Pedro no terminó. Acababa de recordar que allí sólo había, hipotéticamente, un adulto. En un instante de lucidez, comprendió que estaba a punto de cometer un error. Era un profesor, un hombre adulto que estaba a punto de seducir a una alumna, a una joven que ni siquiera era mayor de edad, a una joven sin experiencia, vulnerable.


Tenía que marcharse, así que se apartó de ella.


Pedro, no pasa nada... —dijo Sabrina.


—Te equivocas —declaro él, confuso—. ¿Es que no comprendes lo que he estado a punto de hacer? Un minuto más y habrías estado tumbada en el sofá, o en el suelo.


Pedro...


—Te lo juro, Sabrina. Nunca había tocado a ninguna alumna de ese modo, en toda mi vida. Sólo quería unas cuantas respuestas, y no sé cómo es posible que haya terminado comportándome de ese modo.


Pedro...


—No te preocupes. Yo mismo hablaré con la dirección mañana a primera hora y...
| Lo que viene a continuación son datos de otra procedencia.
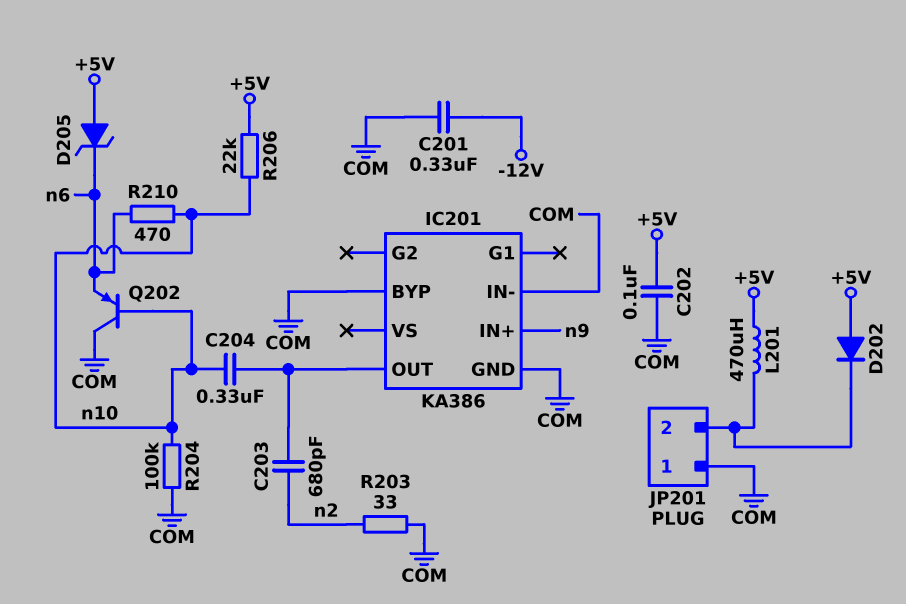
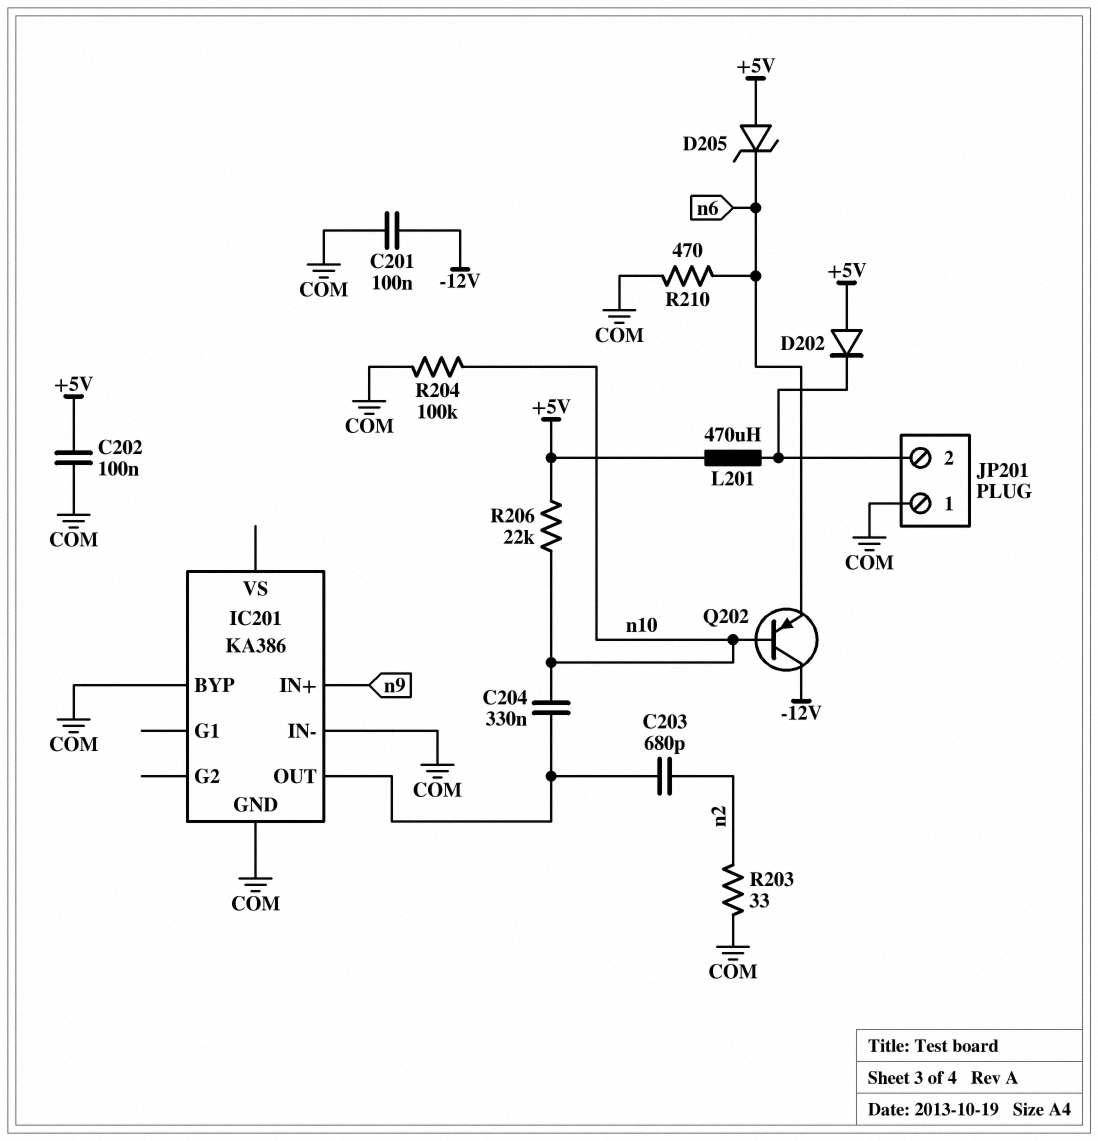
C201: 330nF (-12V, COM) -> 100nF (-12V, COM)
Q202: PNP (B n10, C COM, E n6) -> PNP (B n10, C -12V, E n6)
R210: 470 (n6, n10) -> 470 (COM, n6)

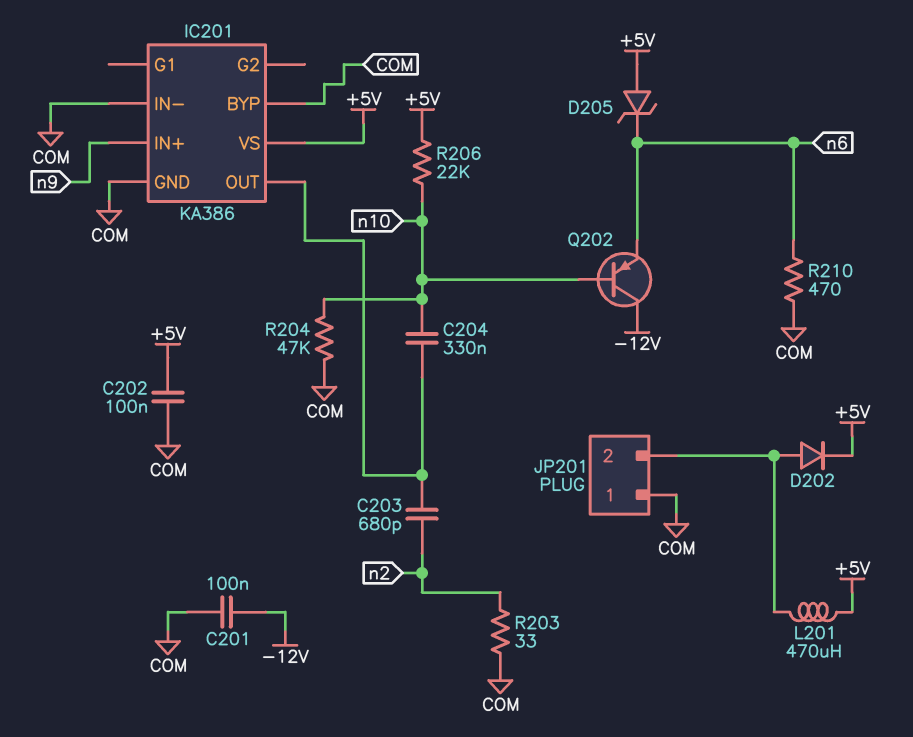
D202: diode (A +5V, K JP201/2) -> diode (A JP201/2, K +5V)
IC201 pin VS: none -> +5V
R204: 100k (COM, n10) -> 47k (COM, n10)

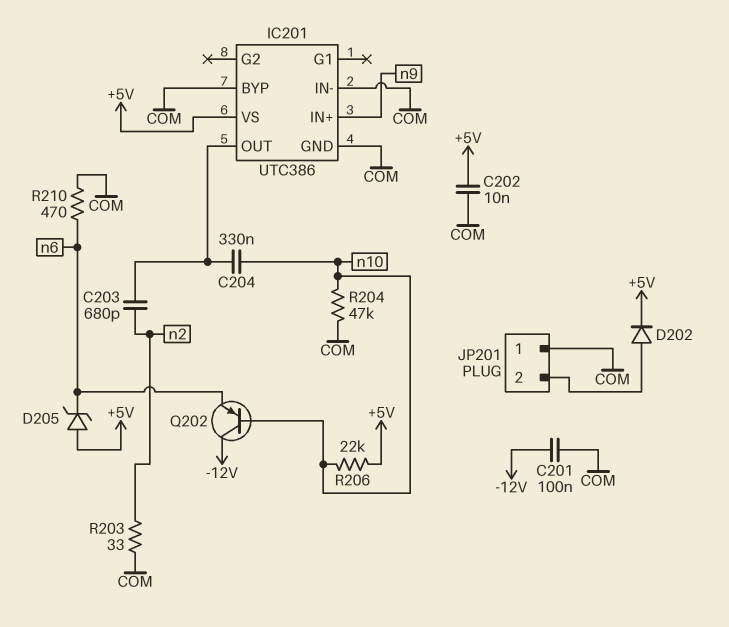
C202: 100nF (+5V, COM) -> 10nF (+5V, COM)
IC201: KA386 -> UTC386
L201: 470uH (+5V, JP201/2) -> none

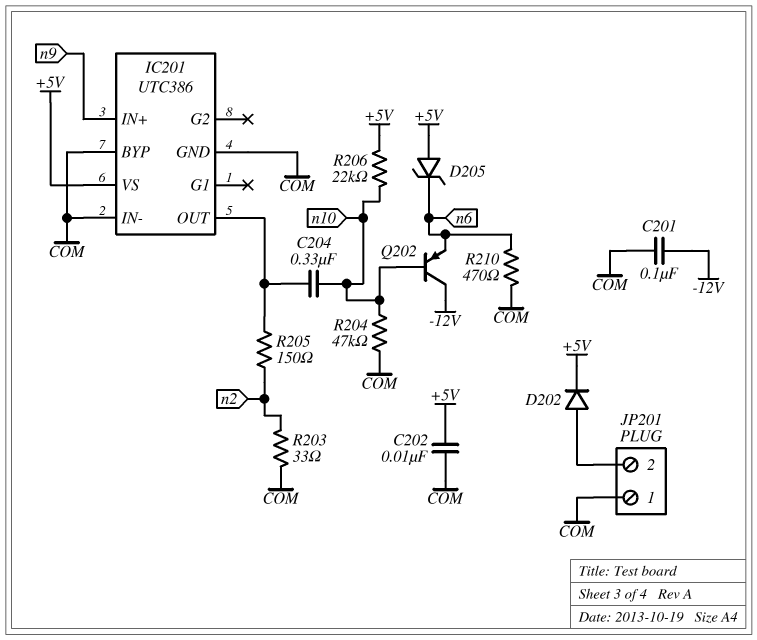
C203: 680pF (IC201/OUT, n2) -> none
R205: none -> 150 (IC201/OUT, n2)

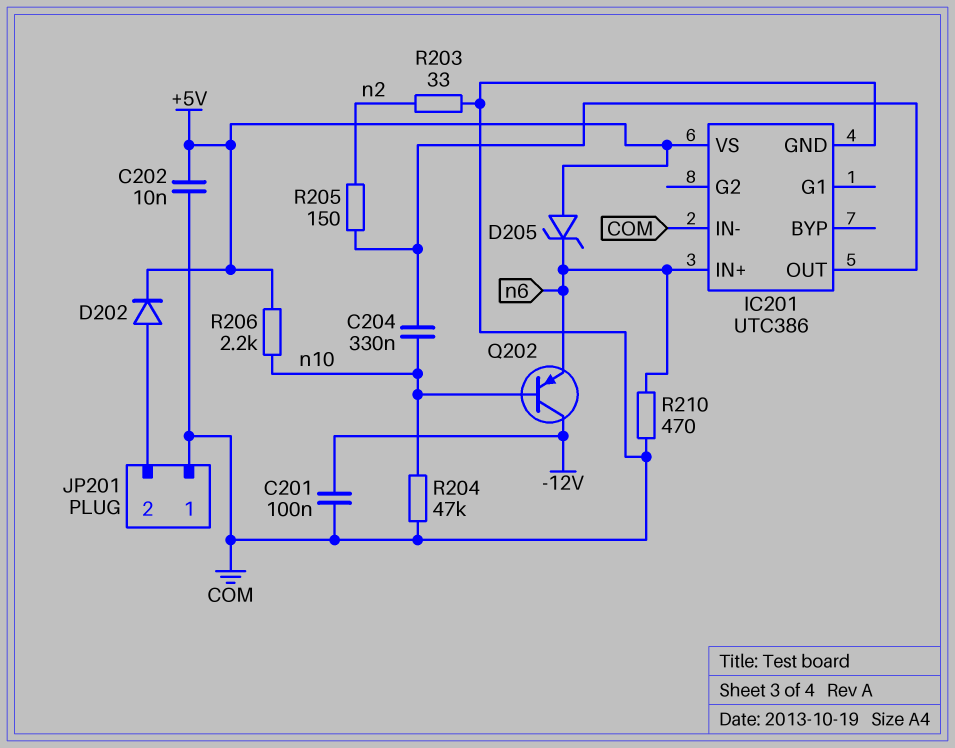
IC201 pin BYP: COM -> none
IC201 pin IN+: n9 -> n6
R206: 22k (+5V, n10) -> 2.2k (+5V, n10)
—¡Pedro! —espetó Sabrina, para que la escuchara—. Deja de culparte. He sido yo quien ha empezado esto, y no he querido detenerte en ningún instante. Además, no vas arruinar tu carrera con algo tan absurdo. Y ahora, si me escuchas...


—¿Por qué? —preguntó él, atormentado—. No puedes decir nada que haga que me sienta mejor, nada que excuse un comportamiento inexcusable. Así que será mejor que no lo intentes.


Sabrina lo miró con ojos brillantes, con intensidad, y Pedro no pudo hacer nada salvo escuchar.


—Me llamo Paula Chaves, no Sabrina Davis. Soy de Fort Worth, de Texas, no de San Diego. Y para tu información, no tengo dieciocho años, sino veintisiete. Como ves, soy mayor de edad.